The World Health Organisation (WHO) says women, especially adolescents between 15 and 24 years, represent the majority of people living with HIV globally.
According to a report on ‘Women and Health’ released on its website, the organisation said that globally, adolescent girls and young women account for two out of three new HIV infections.
The report said that an estimated 18 per cent of girls are sexually abused at some point in their childhood as against eight per cent for boys.
It said that adolescent girls experienced a greater risk of sexual abuse and face harmful practices such as child marriage and Female Genital Mutilation (FGM).
The report said that majority of girls who became sexually active during their adolescent years were often coerced or forced to have sex including other forms of Gender-Based Violence (GBV).
The organisation attributed the root cause of these inequitable health outcomes for women and girls to gender equality.
“Globally, adolescent girls and young women account for two out of three new HIV infections. In certain cultures, gender-based discrimination disadvantages girls through sex-selective abortion and female infanticide.

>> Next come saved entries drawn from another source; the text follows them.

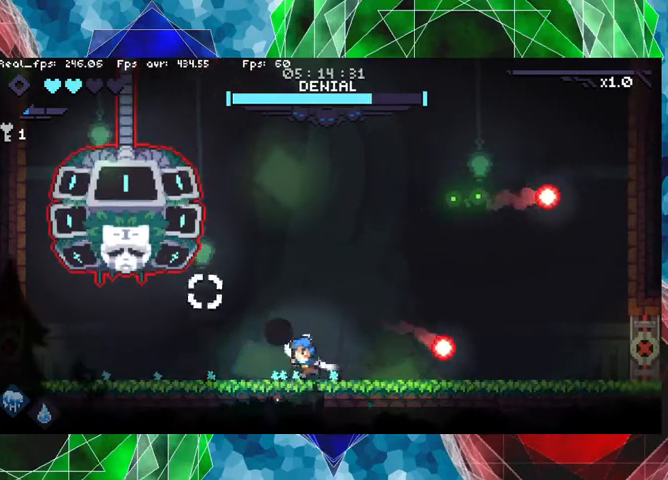
Gameplay with a controller (Nintendo layout); each line is a JSON object with the inputs held at the frame after it. "events" lists button and stick changes between this image and that frame as [ms after this image, input, new state], when the widget could be followed in between. Not read: L3 R3.
{"buttons": ["Y"], "left_stick": "center", "right_stick": "center", "events": [[267, "left_stick", "center"]]}
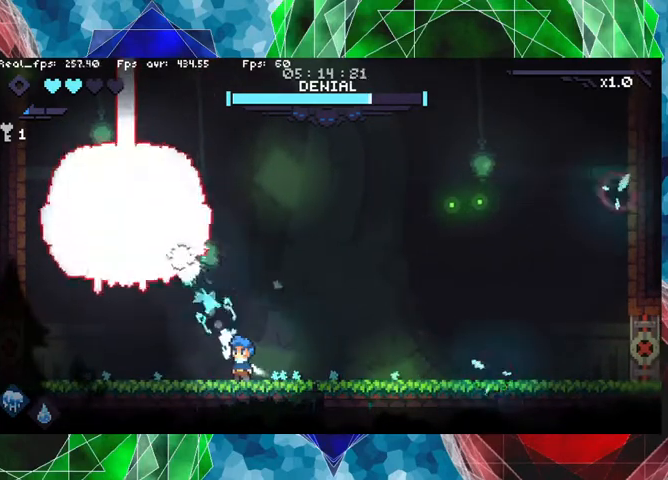
{"buttons": ["Y"], "left_stick": "center", "right_stick": "center", "events": []}
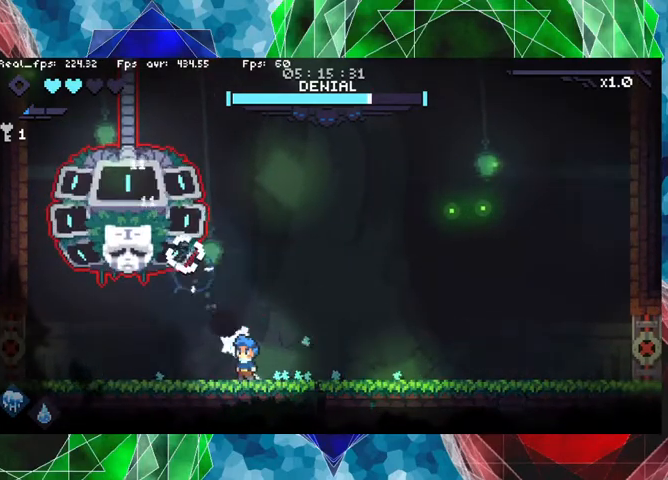
{"buttons": ["Y"], "left_stick": "center", "right_stick": "center", "events": []}
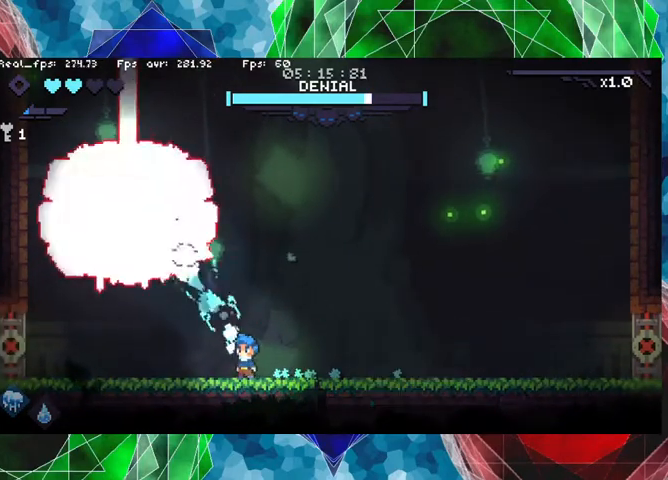
{"buttons": ["Y"], "left_stick": "center", "right_stick": "center", "events": []}
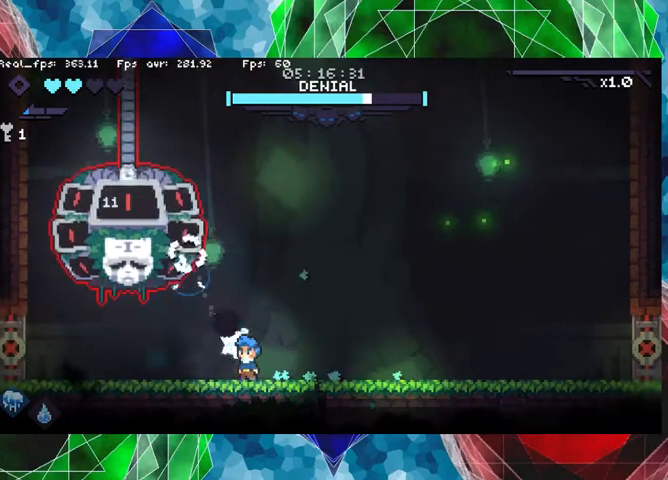
{"buttons": [], "left_stick": "center", "right_stick": "center", "events": [[100, "B", "down"], [200, "B", "up"], [500, "Y", "up"]]}
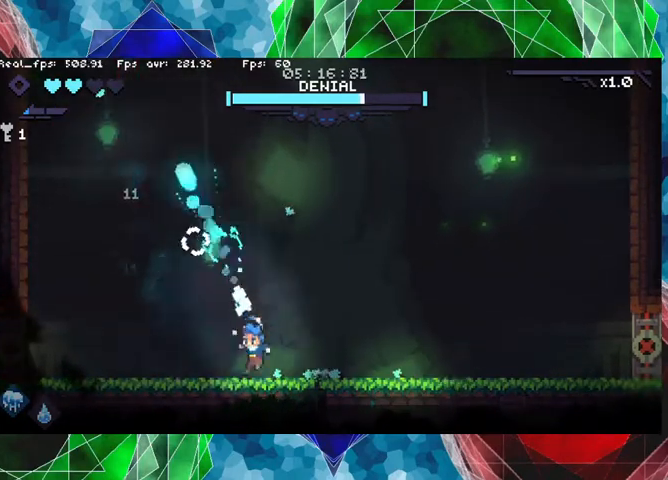
{"buttons": [], "left_stick": "right", "right_stick": "center", "events": [[67, "left_stick", "right"]]}
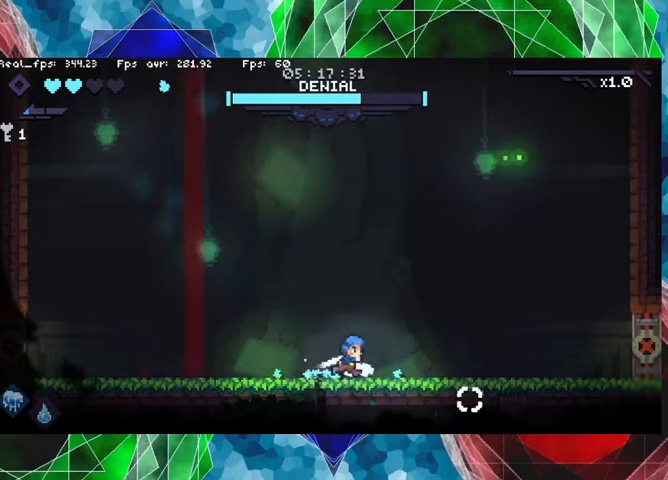
{"buttons": [], "left_stick": "right", "right_stick": "center", "events": []}
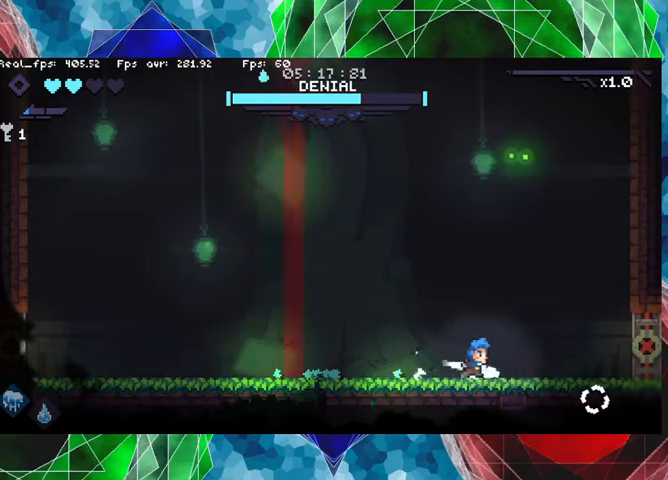
{"buttons": [], "left_stick": "center", "right_stick": "center", "events": [[400, "left_stick", "center"]]}
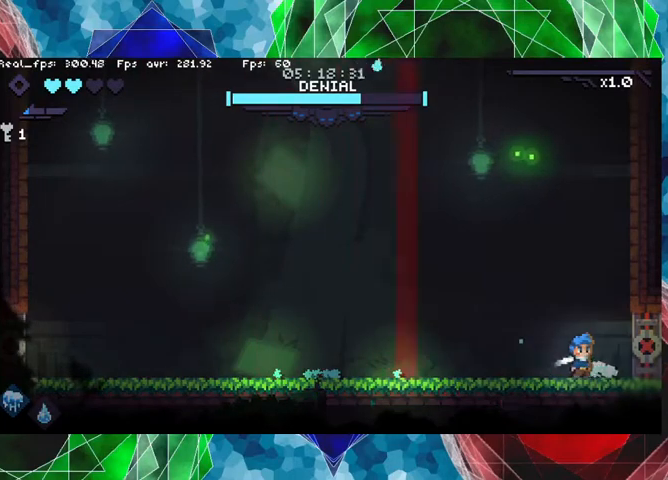
{"buttons": ["A"], "left_stick": "left", "right_stick": "center", "events": [[33, "left_stick", "left"], [333, "A", "down"]]}
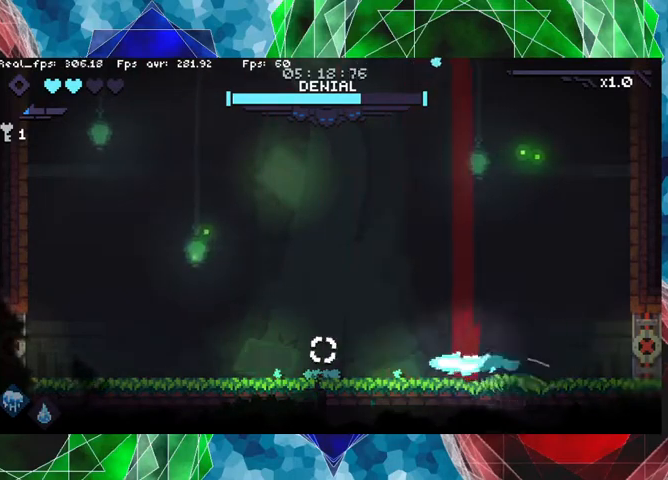
{"buttons": [], "left_stick": "left", "right_stick": "center", "events": [[67, "A", "up"]]}
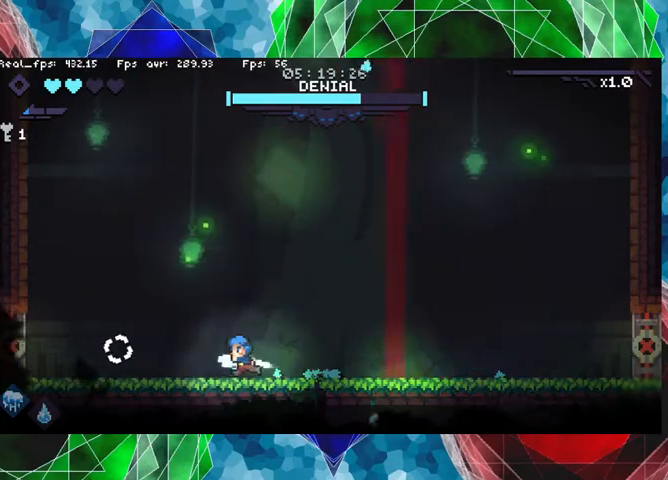
{"buttons": [], "left_stick": "right", "right_stick": "center", "events": [[433, "left_stick", "center"], [500, "left_stick", "right"]]}
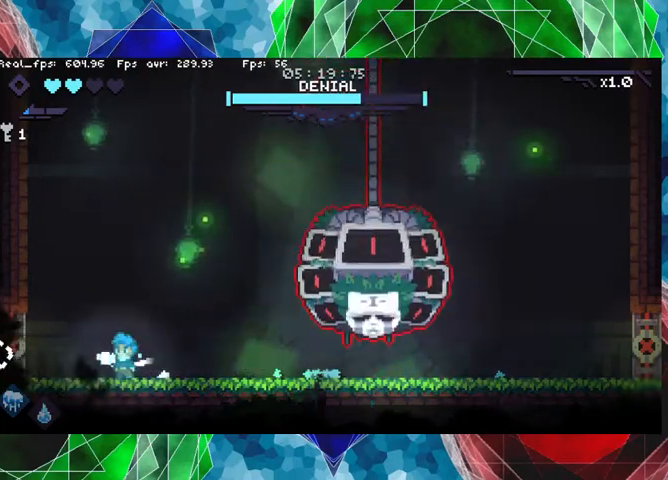
{"buttons": [], "left_stick": "left", "right_stick": "center", "events": [[233, "Y", "down"], [300, "left_stick", "center"], [467, "Y", "up"], [500, "left_stick", "left"]]}
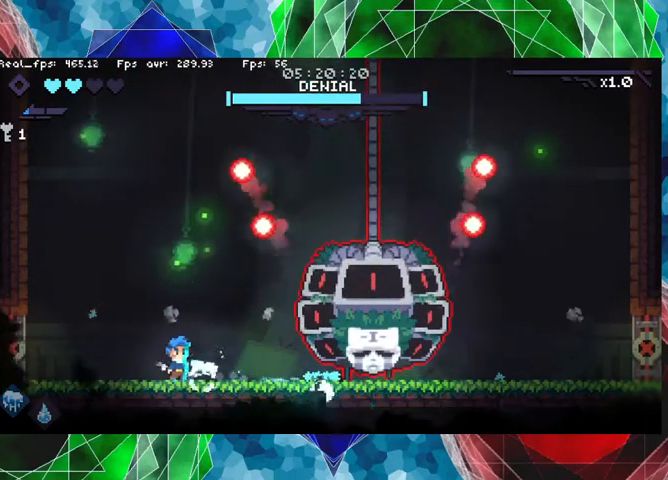
{"buttons": [], "left_stick": "left", "right_stick": "center", "events": [[300, "left_stick", "center"], [433, "left_stick", "left"]]}
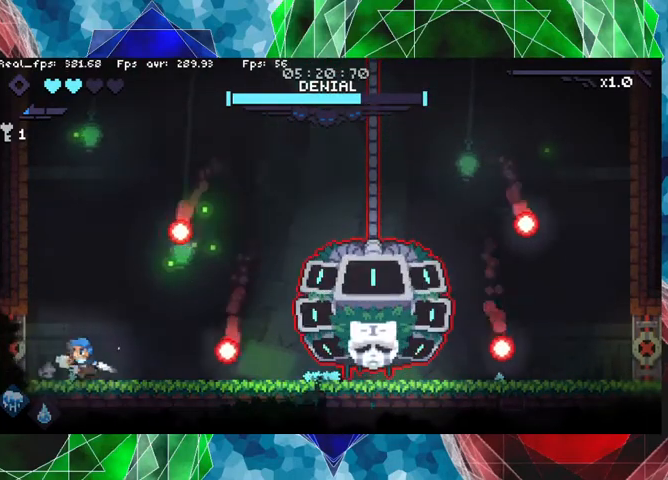
{"buttons": ["Y"], "left_stick": "right", "right_stick": "center", "events": [[100, "B", "down"], [133, "left_stick", "right"], [467, "B", "up"], [500, "Y", "down"]]}
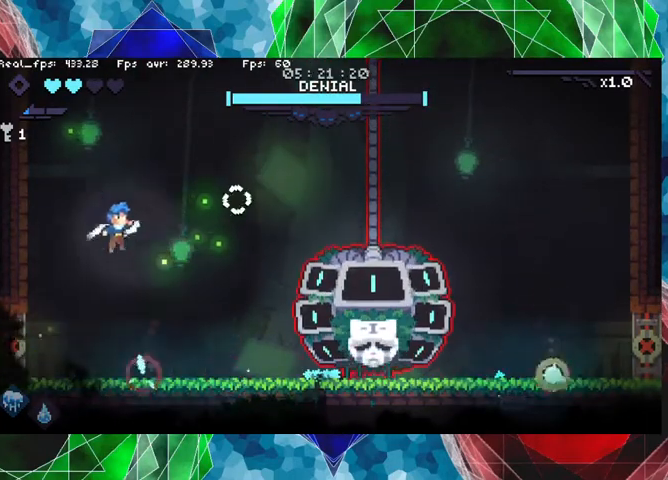
{"buttons": ["Y"], "left_stick": "up-right", "right_stick": "center", "events": [[467, "left_stick", "up-right"]]}
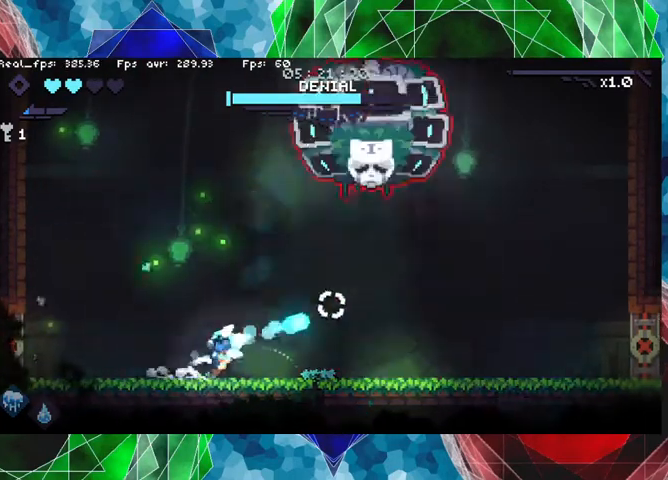
{"buttons": [], "left_stick": "left", "right_stick": "center", "events": [[67, "left_stick", "up"], [233, "Y", "up"], [233, "left_stick", "left"]]}
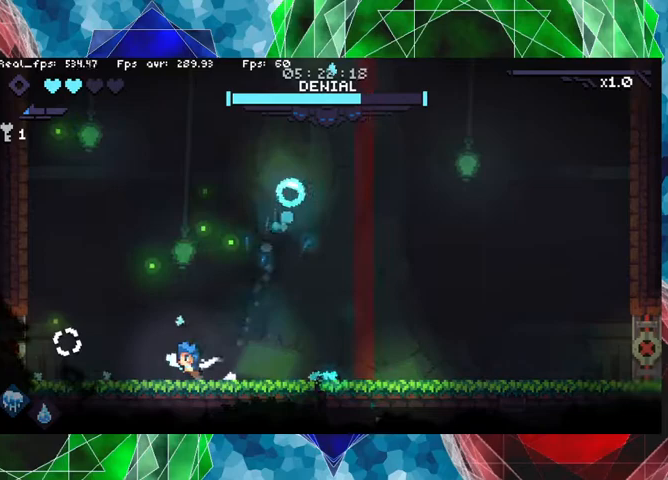
{"buttons": [], "left_stick": "center", "right_stick": "center", "events": [[333, "left_stick", "center"]]}
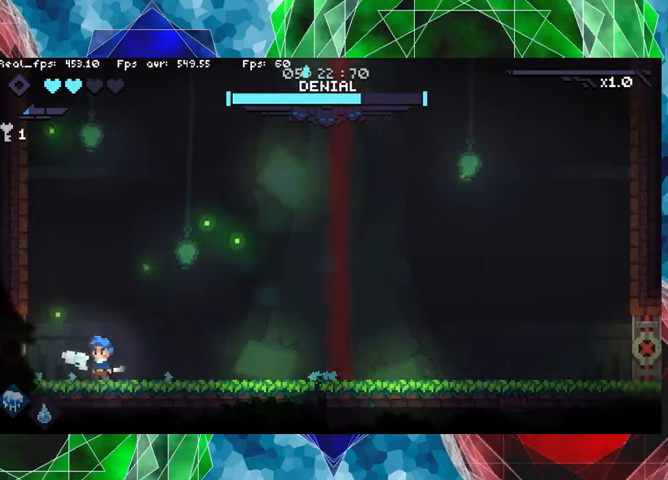
{"buttons": [], "left_stick": "right", "right_stick": "center", "events": [[400, "left_stick", "right"]]}
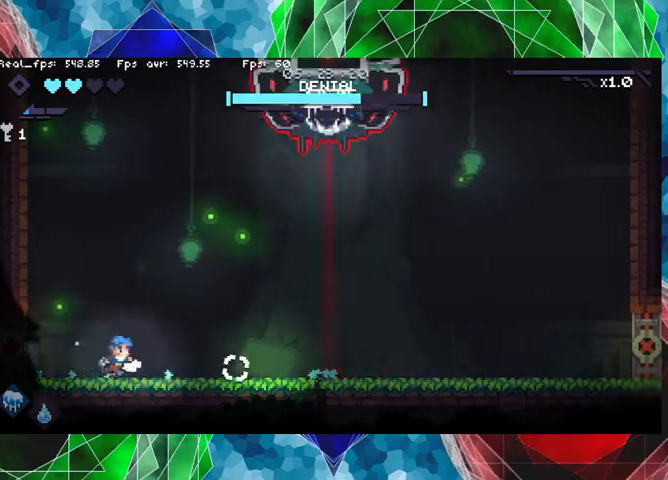
{"buttons": ["Y"], "left_stick": "up", "right_stick": "center", "events": [[167, "left_stick", "center"], [200, "Y", "down"], [500, "left_stick", "up"]]}
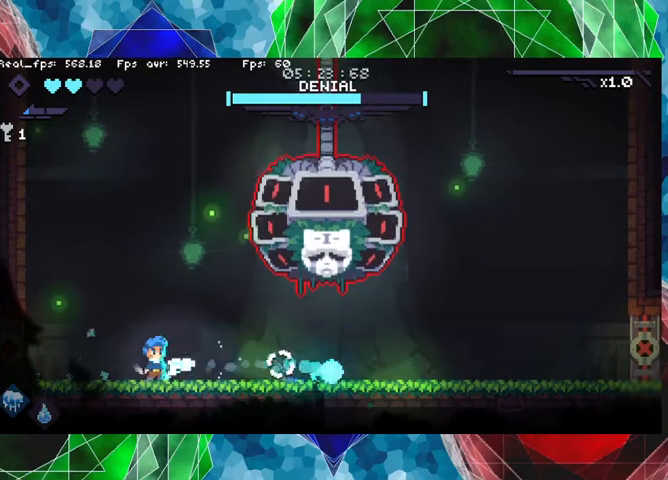
{"buttons": ["Y"], "left_stick": "up-right", "right_stick": "center", "events": [[33, "left_stick", "up-right"], [200, "left_stick", "center"], [500, "left_stick", "up-right"]]}
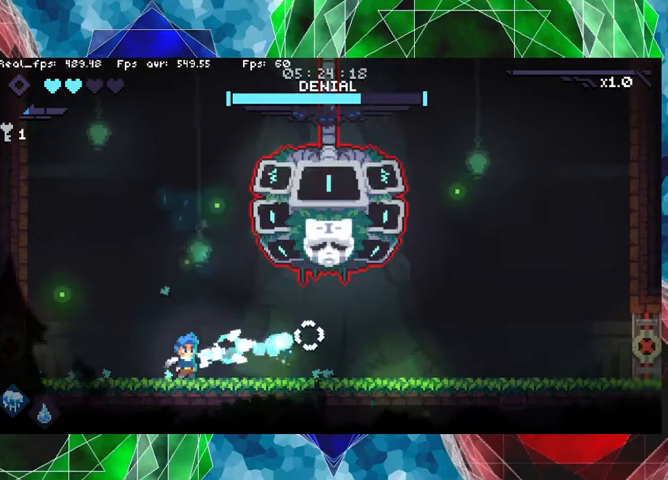
{"buttons": ["Y"], "left_stick": "center", "right_stick": "center", "events": [[133, "left_stick", "center"]]}
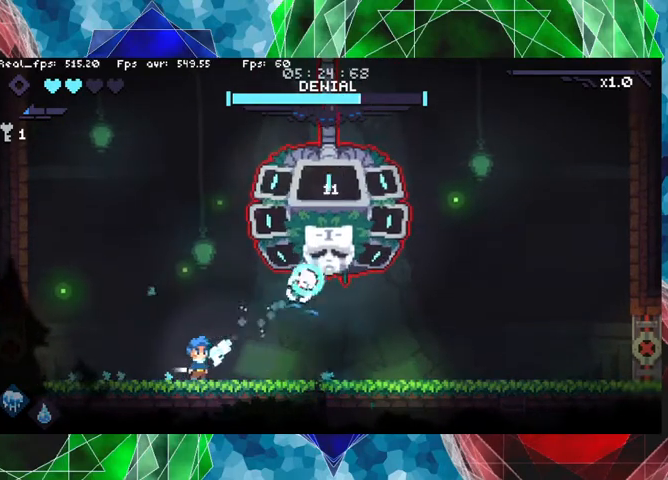
{"buttons": ["Y"], "left_stick": "center", "right_stick": "center", "events": []}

Women and girls in areas of conflict and displacement suffer disproportionately as a result of disruption of health systems, exacerbation of barriers to healthcare, and use of rape and other forms of violence as weapons of war.
“About 16 million girls aged 15 to 19 years and one million girls under 15 years give birth every year with an estimated three million unsafe abortions taking place globally every year among this age group.
Every day, approximately 830 women die from preventable causes relating to pregnancy and childbirth and in households and communities, women are the primary sources of care giving.
In 2016, global life expectancy at birth was 74.2 years for females and 69.8 years for males.
Although the figure shows that women live longer than men, women experience more morbidity and use healthcare services more than men especially linked to reproductive health needs,” the report read in part.
WHO said that women contribute more to health than any other sector and must therefore be recognised and valued for their contribution, saying that this can be done by addressing gender biases and inequalities in the health and social workforce.
The organisation pledged to continue to work assiduously to improve women’s health by strengthening access to and delivery of health services.
According to the report, this includes sexual and reproductive health issues such as maternal care, access to integrated services for HIV and tuberculosis, preventing GBV, cancer, diabetes and other diseases.
The organisation said that it was working with member states to help strengthen the capacity of the health system and of healthcare providers to respond to violence against women and sexual abuse of children and adolescents.
WHO said it would achieve this by implementing the Global plan of action on strengthening the role of the health system to address violence in particular against women, girls and children.